THE TASK
Print out each entry without alteration, and keep the pictures out.

——

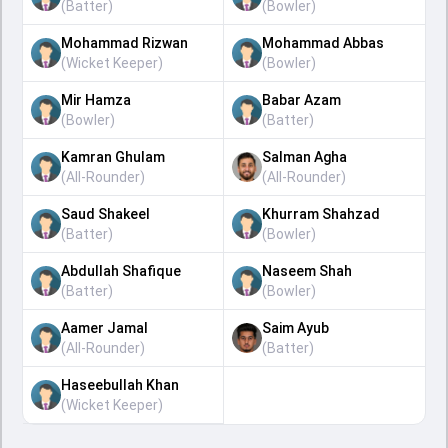
(
Batter
)
(
Bowler
)
Mohammad Rizwan
Mohammad Abbas
(
Wicket Keeper
)
(
Bowler
)
Mir Hamza
Babar Azam
(
Bowler
)
(
Batter
)
Kamran Ghulam
Salman Agha
(
All-Rounder
)
(
All-Rounder
)
Saud Shakeel
Khurram Shahzad
(
Batter
)
(
Bowler
)
Abdullah Shafique
Naseem Shah
(
Batter
)
(
Bowler
)
Aamer Jamal
Saim Ayub
(
All-Rounder
)
(
Batter
)
Haseebullah Khan
(
Wicket Keeper
)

——

WRITTEN RESPONSE
(
Batter
)
(
Bowler
)
Mohammad Rizwan
Mohammad Abbas
(
Wicket Keeper
)
(
Bowler
)
Mir Hamza
Babar Azam
(
Bowler
)
(
Batter
)
Kamran Ghulam
Salman Agha
(
All-Rounder
)
(
All-Rounder
)
Saud Shakeel
Khurram Shahzad
(
Batter
)
(
Bowler
)
Abdullah Shafique
Naseem Shah
(
Batter
)
(
Bowler
)
Aamer Jamal
Saim Ayub
(
All-Rounder
)
(
Batter
)
Haseebullah Khan
(
Wicket Keeper
)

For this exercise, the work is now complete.